A interna do asilo de Califórnia foi internada no Hospital Nossa Senhora de Fátima, em Jandaia do Sul, em virtude do agravamento da doença. O quadro de saúde da idosa evoluiu mal e ela faleceu na quarta-feira (30).
Ontem, a secretaria afirmou que funcionários e internos do asilo já estão imunizados com as duas doses da vacina contra a Covid. E que a idosa que morreu estava com a saúde fragilizada. Outras mortes pela doença foram registradas em asilos da região que também tiveram surto de Covid, como Arapongas (5) e Marilândia do Sul (2). Em Apucarana houve surto da doença antes da vacinação, em dezembro do ano passado. Na época 23 idosos testaram positivo para a doença e seis morreram. Em Kaloré um interno morreu após contrair a doença, porém não houve surto na unidade de acolhimento.
O chefe da 16ª Regional de Saúde, Altimar Carletto, explica que a vacina reforça o sistema imunológico, porém não oferece a garantia de que a pessoa não se infectará com o vírus. “Não há uma garantia de que não haverá óbitos. Em linha geral, a vacina diminui a gravidade dos casos e os óbitos. Mas nenhuma vacina oferece segurança 100% contra a Covid 19”, esclarece.
O chefe da regional também destaca que em uma instituição de longa permanência a população é mais idosa e com muitas comorbidades, que significa uma ou mais doenças associadas.

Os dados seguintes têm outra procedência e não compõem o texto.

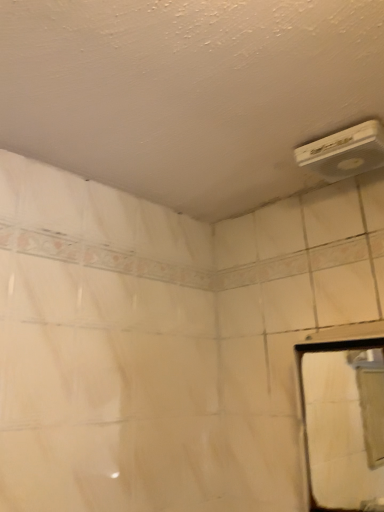
The width and height of the screenshot is (384, 512). Describe the element at coordinates (344, 426) in the screenshot. I see `white glossy mirror at right` at that location.

At what (x,y) coordinates should I click in order to perform the action: click on white glossy mirror at right. Please return your answer as a coordinate pair (x, y). The image size is (384, 512). Looking at the image, I should click on coord(344,426).

The width and height of the screenshot is (384, 512). Identify the location of white plastic air conditioning unit at upper right. (344, 152).

What do you see at coordinates (344, 152) in the screenshot?
I see `white plastic air conditioning unit at upper right` at bounding box center [344, 152].

Where is `white glossy mirror at right`? white glossy mirror at right is located at coordinates (344, 426).

Considering the relative positions of white glossy mirror at right and white plastic air conditioning unit at upper right in the image provided, is white glossy mirror at right to the right of white plastic air conditioning unit at upper right from the viewer's perspective?

Yes, white glossy mirror at right is to the right of white plastic air conditioning unit at upper right.

Who is more distant, white glossy mirror at right or white plastic air conditioning unit at upper right?

white plastic air conditioning unit at upper right is further away from the camera.

Is point (334, 371) behind point (340, 175)?

Yes, point (334, 371) is behind point (340, 175).

From the image's perspective, between white glossy mirror at right and white plastic air conditioning unit at upper right, which one is located above?

white plastic air conditioning unit at upper right appears higher in the image.

From a real-world perspective, is white glossy mirror at right on top of white plastic air conditioning unit at upper right?

No, from a real-world perspective, white glossy mirror at right is not on top of white plastic air conditioning unit at upper right.

Considering the relative sizes of white glossy mirror at right and white plastic air conditioning unit at upper right in the image provided, is white glossy mirror at right thinner than white plastic air conditioning unit at upper right?

Yes.

From their relative heights in the image, would you say white glossy mirror at right is taller or shorter than white plastic air conditioning unit at upper right?

Considering their sizes, white glossy mirror at right has more height than white plastic air conditioning unit at upper right.

Considering the sizes of objects white glossy mirror at right and white plastic air conditioning unit at upper right in the image provided, who is bigger, white glossy mirror at right or white plastic air conditioning unit at upper right?

white glossy mirror at right is bigger.

Is white plastic air conditioning unit at upper right inside white glossy mirror at right?

No, white plastic air conditioning unit at upper right is not surrounded by white glossy mirror at right.

Does white glossy mirror at right touch white plastic air conditioning unit at upper right?

No, white glossy mirror at right is not beside white plastic air conditioning unit at upper right.

Is white plastic air conditioning unit at upper right at the back of white glossy mirror at right?

white glossy mirror at right does not have its back to white plastic air conditioning unit at upper right.

How different are the orientations of white glossy mirror at right and white plastic air conditioning unit at upper right in degrees?

2.61 degrees.

This screenshot has width=384, height=512. In order to click on air conditioning located above the white glossy mirror at right (from the image's perspective) in this screenshot , I will do `click(344, 152)`.

Which is more to the left, white plastic air conditioning unit at upper right or white glossy mirror at right?

Positioned to the left is white plastic air conditioning unit at upper right.

Which object is closer to the camera taking this photo, white plastic air conditioning unit at upper right or white glossy mirror at right?

white glossy mirror at right is more forward.

Is point (345, 168) closer or farther from the camera than point (316, 419)?

Point (345, 168) appears to be closer to the viewer than point (316, 419).

From the image's perspective, between white plastic air conditioning unit at upper right and white glossy mirror at right, which one is located above?

white plastic air conditioning unit at upper right, from the image's perspective.

From a real-world perspective, is white plastic air conditioning unit at upper right above or below white glossy mirror at right?

Clearly, from a real-world perspective, white plastic air conditioning unit at upper right is above white glossy mirror at right.

Considering the relative sizes of white plastic air conditioning unit at upper right and white glossy mirror at right in the image provided, is white plastic air conditioning unit at upper right thinner than white glossy mirror at right?

No, white plastic air conditioning unit at upper right is not thinner than white glossy mirror at right.

From their relative heights in the image, would you say white plastic air conditioning unit at upper right is taller or shorter than white glossy mirror at right?

Clearly, white plastic air conditioning unit at upper right is shorter compared to white glossy mirror at right.

Can you confirm if white plastic air conditioning unit at upper right is smaller than white glossy mirror at right?

Indeed, white plastic air conditioning unit at upper right has a smaller size compared to white glossy mirror at right.

Would you say white plastic air conditioning unit at upper right is inside or outside white glossy mirror at right?

white plastic air conditioning unit at upper right is not enclosed by white glossy mirror at right.

Consider the image. Is white plastic air conditioning unit at upper right beside white glossy mirror at right?

No, white plastic air conditioning unit at upper right is not making contact with white glossy mirror at right.

Is white plastic air conditioning unit at upper right facing away from white glossy mirror at right?

That's not correct — white plastic air conditioning unit at upper right is not looking away from white glossy mirror at right.

How distant is white plastic air conditioning unit at upper right from white glossy mirror at right?

white plastic air conditioning unit at upper right is 3.42 feet from white glossy mirror at right.

This screenshot has width=384, height=512. In order to click on mirror in front of the white plastic air conditioning unit at upper right in this screenshot , I will do `click(344, 426)`.

The image size is (384, 512). What are the coordinates of `air conditioning behind the white glossy mirror at right` in the screenshot? It's located at (344, 152).

Where is `air conditioning to the left of white glossy mirror at right`? air conditioning to the left of white glossy mirror at right is located at coordinates (344, 152).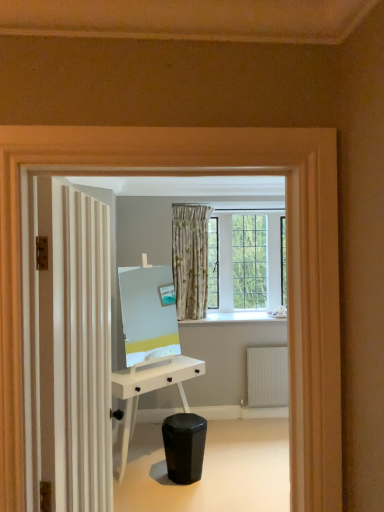
Find the location of `free spot to the left of white ribbed radiator at lower right`. free spot to the left of white ribbed radiator at lower right is located at coordinates (246, 422).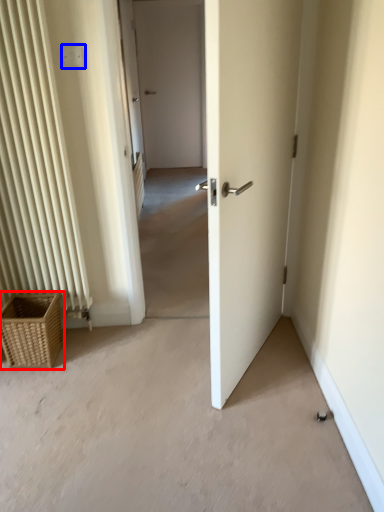
Question: Which object is closer to the camera taking this photo, picnic basket (highlighted by a red box) or electric outlet (highlighted by a blue box)?

Choices:
 (A) picnic basket
 (B) electric outlet

Answer: (B)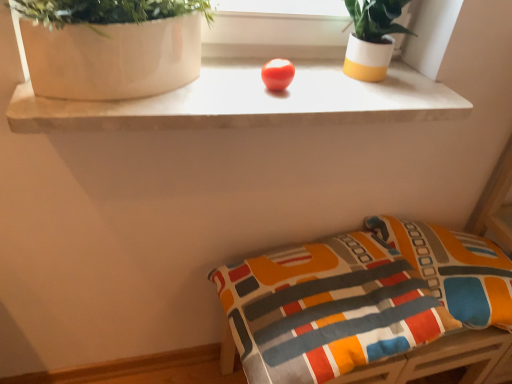
The image size is (512, 384). In order to click on blank space to the left of white/yellow ceramic pot at upper right in this screenshot , I will do `click(297, 69)`.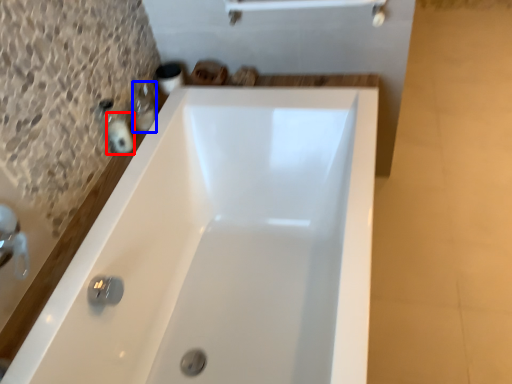
Question: Which of the following is the farthest to the observer, toiletry (highlighted by a red box) or toiletry (highlighted by a blue box)?

Choices:
 (A) toiletry
 (B) toiletry

Answer: (B)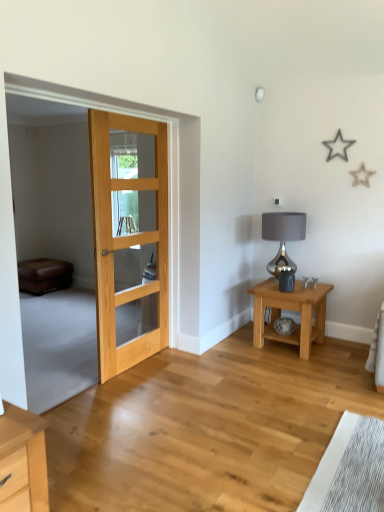
Question: Looking at their shapes, would you say light brown wood nightstand at lower right is wider or thinner than shiny metallic lamp at right?

Choices:
 (A) thin
 (B) wide

Answer: (B)

Question: From the image's perspective, is light brown wood nightstand at lower right above or below shiny metallic lamp at right?

Choices:
 (A) below
 (B) above

Answer: (A)

Question: Estimate the real-world distances between objects in this image. Which object is closer to the light brown wood nightstand at lower right?

Choices:
 (A) shiny metallic lamp at right
 (B) brown leather couch at left
 (C) natural wood door at left

Answer: (A)

Question: Which of these objects is positioned closest to the brown leather couch at left?

Choices:
 (A) shiny metallic lamp at right
 (B) light brown wood nightstand at lower right
 (C) natural wood door at left

Answer: (C)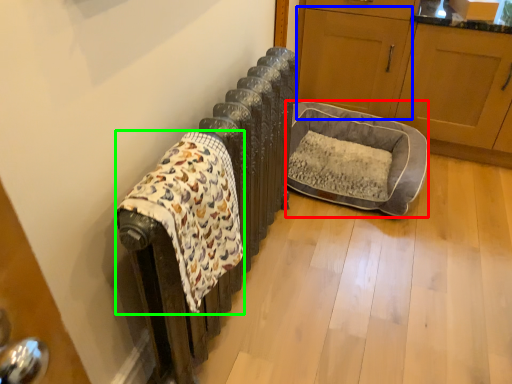
Question: Which object is the farthest from dog bed (highlighted by a red box)? Choose among these: screen door (highlighted by a blue box) or blanket (highlighted by a green box).

Choices:
 (A) screen door
 (B) blanket

Answer: (B)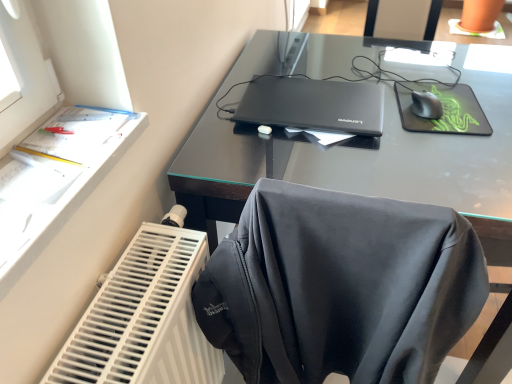
Image resolution: width=512 pixels, height=384 pixels. I want to click on vacant space in front of black matte laptop at center, so click(336, 159).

De acordo com Carletto, é necessário que os idosos, mesmo vacinados, continuem tomando os cuidados preventivos relativos a higiene pessoal, distanciamento, uso de máscara e álcool gel, para evitar contaminação.
“As pessoas imaginam que estarão livres da doença só se forem vacinadas. E não é isso o que acontece. Há que se tomar cuidados evitando as aglomerações, beijos, abraços, cuidar de não compartilhar utensílios. São cuidados que todos devemos ter, mas em ambientes de instituição de longa permanência mais ainda”, orienta.